Anne Snyder: That’s beautifully said, Christine. Thank you.

Shadi Hamid: I think Christine gets at something really important, which is the zero-sum nature of American politics today. I don’t know how you undo that, and it might be too late to undo it. Once things really set in and become entrenched in the body politic, you’re stuck with it to a large extent, unless you have very powerful forces that are able to reverse it. So if we have the zero-sum vibe for the foreseeable future, I think one way of addressing it is to try to lower the stakes of politics by de-emphasizing national politics.

This is why I think federalism and localism and other terms that people use—subsidiarity, communitarianism, just thinking more about how to devolve power and redistribute power away from the center—will have to be a focus. Because I think we’re going to have a problem that whichever party wins, the other party is going to see the party in power as an existential threat to their dignity. As Christine alluded to, there is this reciprocal thing.

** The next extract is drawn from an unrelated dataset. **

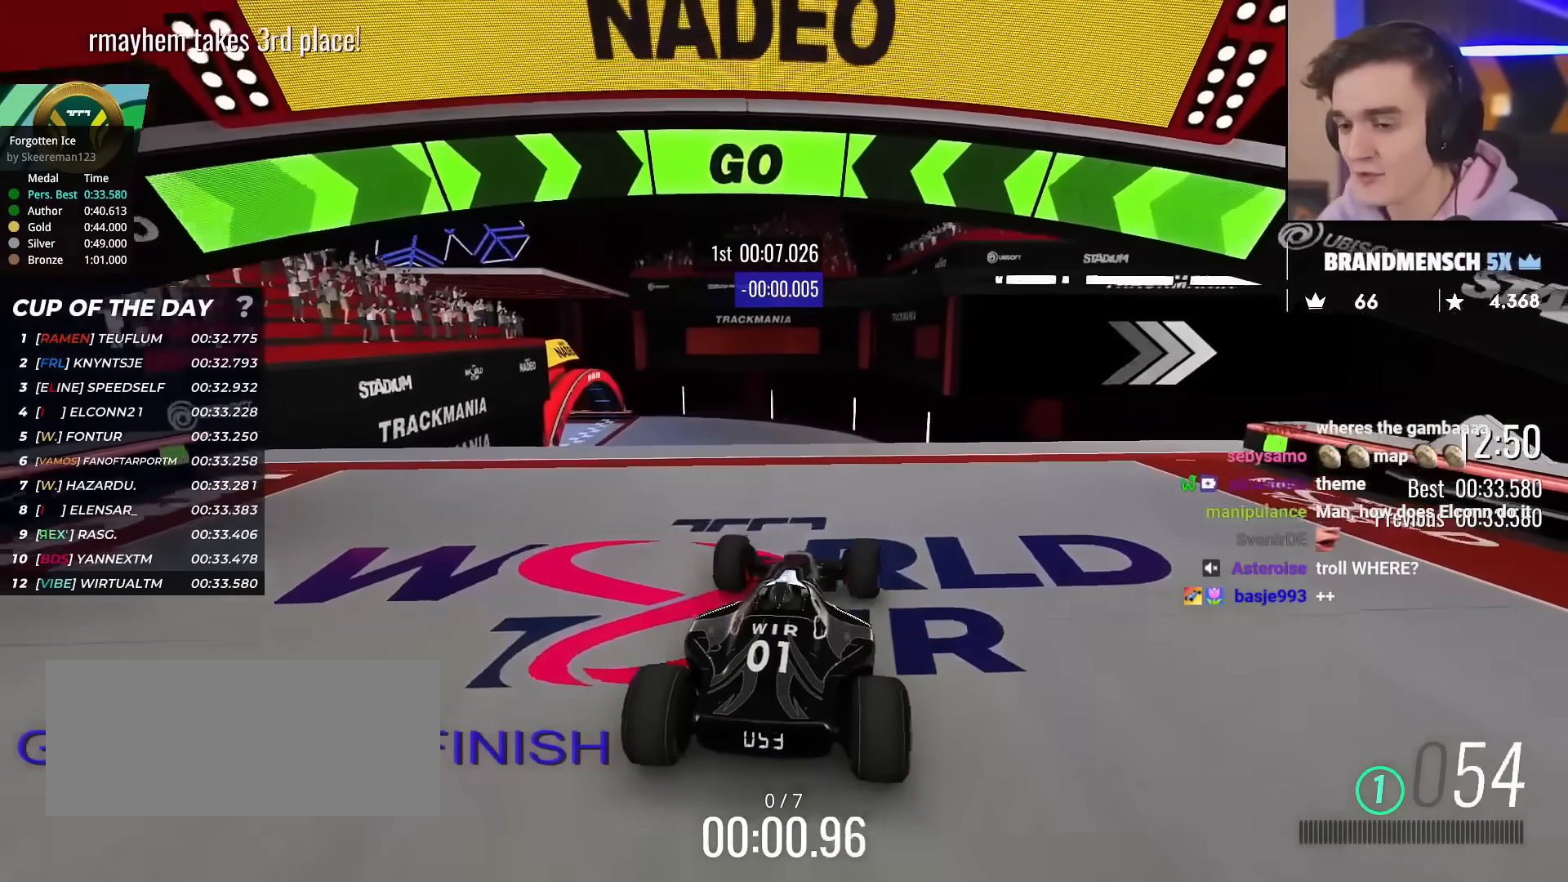
{"keys": ["right", "up"], "events": [[84, "right", "up"], [267, "right", "down"], [401, "right", "up"], [501, "right", "down"]]}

Not to draw a moral equivalence—I’m on the left side of the spectrum so I think one side is more right than the other, but I can’t necessarily prove that to my fellow Americans on the right side of the spectrum, or Trump supporters, because they don’t share my premises, so we’re stuck in that way—but I do worry about the centralization of power. Not just when we think about government, but when we think about the fact that a few very large, dominant companies are able to structure and shape the way we have national conversations—not to go back to the tech monopoly issue. That’s another kind of centralization that I think is something to be worried about.

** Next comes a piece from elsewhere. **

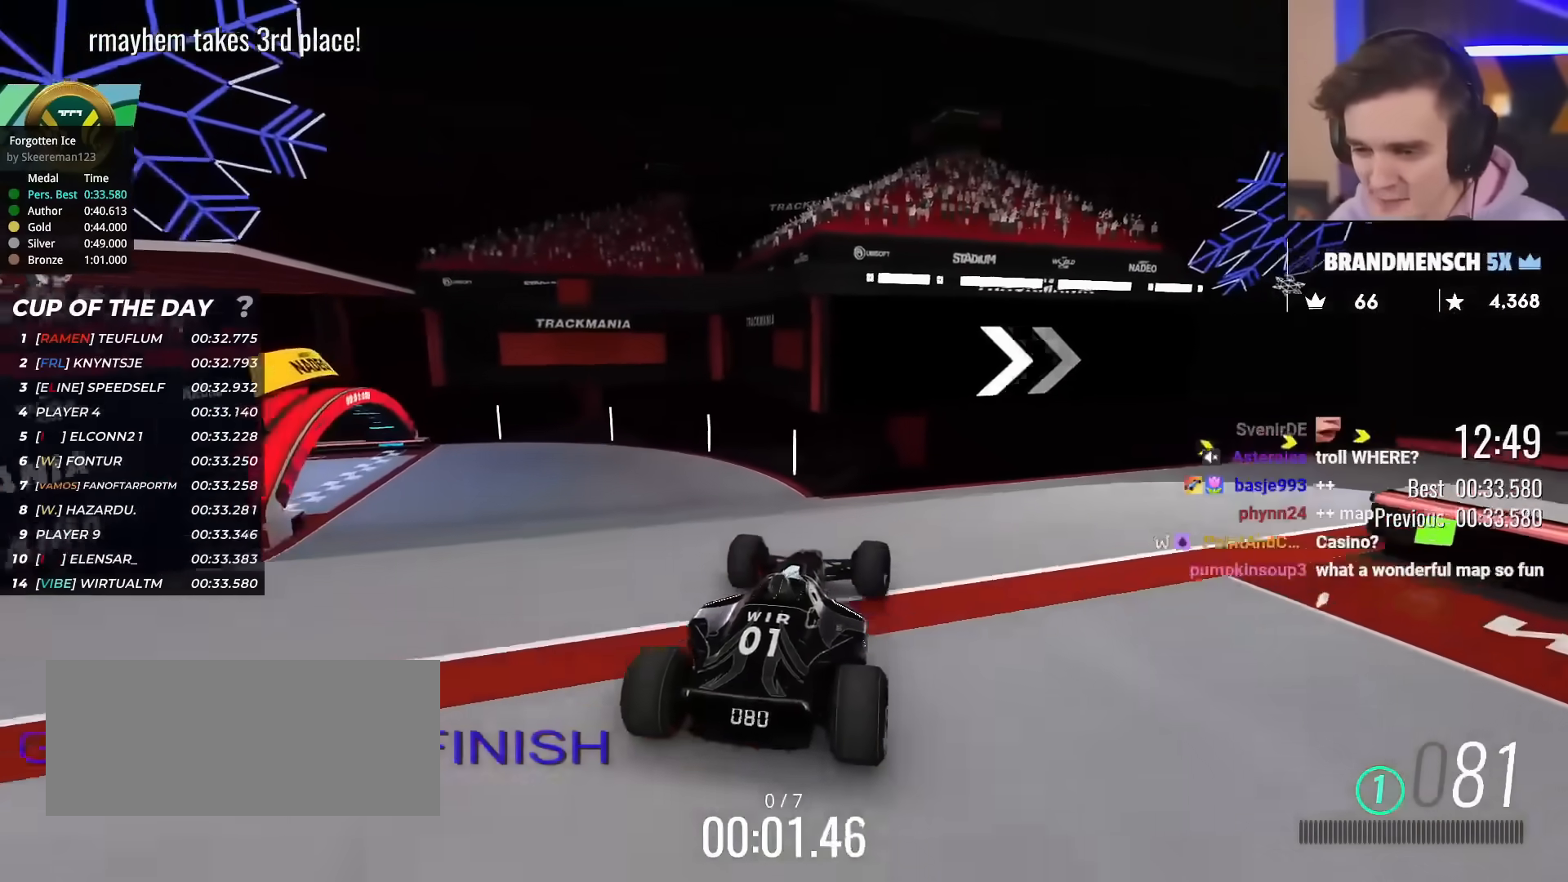
{"keys": ["right", "up"], "events": [[83, "right", "up"], [233, "right", "down"], [367, "right", "up"], [417, "right", "down"]]}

Samuel Kimbriel: One of the principal things that worries me, that I think sits behind the potential civil conflict, is a basic kind of fragility that seems to be present in most people, and in most communities, as they kick out into public and national life. That goes to Shadi’s point about the question of how you might distribute good parts of life at levels that are not just a zero-sum game at the national.

But I also think there is a question of why we see conflict at the national level in the lens that we do. It seems to me that we’ve moved from a society—or that there has always been a feature of American society that has preferred to see itself through the terms of will rather than through the terms of intellect. So the will society is one where different groups are just necessarily incommensurable with each other. That might be because they have different interests, it might be because they have different origins, it may be because they simply have different visions of human life. But in some basic sense, there’s an incompatibility. It seems to me that we’re at this point where that is the background assumption of most things that happen at the political level.

And it’s also why people feel really fragile. There is a question of where you go, if you’re outside of everything else. There’s a basic state of alienation in that sense. And that does feel impossible to resolve in a pretty basic way.

To Christine’s point, that fragility has always been there. Our mechanisms for groups that are excluded to come in and say, “Hey, this isn’t working for me. There are things that are not present in our society that are absolutely essential to who I am, to our community,”—there has always been a tone deafness there. But as that model of incommensurable interests has risen to the surface, we find ourselves in a really difficult spot.

The real question that I’ve been trying to work through is, what’s happened to the set of resources that have given us the possibility of working through all this in certain ways? Just after the Capitol thing happened, Shadi and I were texting about the decline of the secularization thesis. The initial sense of the secularization thesis was that society will just get more and more rational, like a machine. It will work better and better, and then all of these superstitious things like religion will just shuffle away.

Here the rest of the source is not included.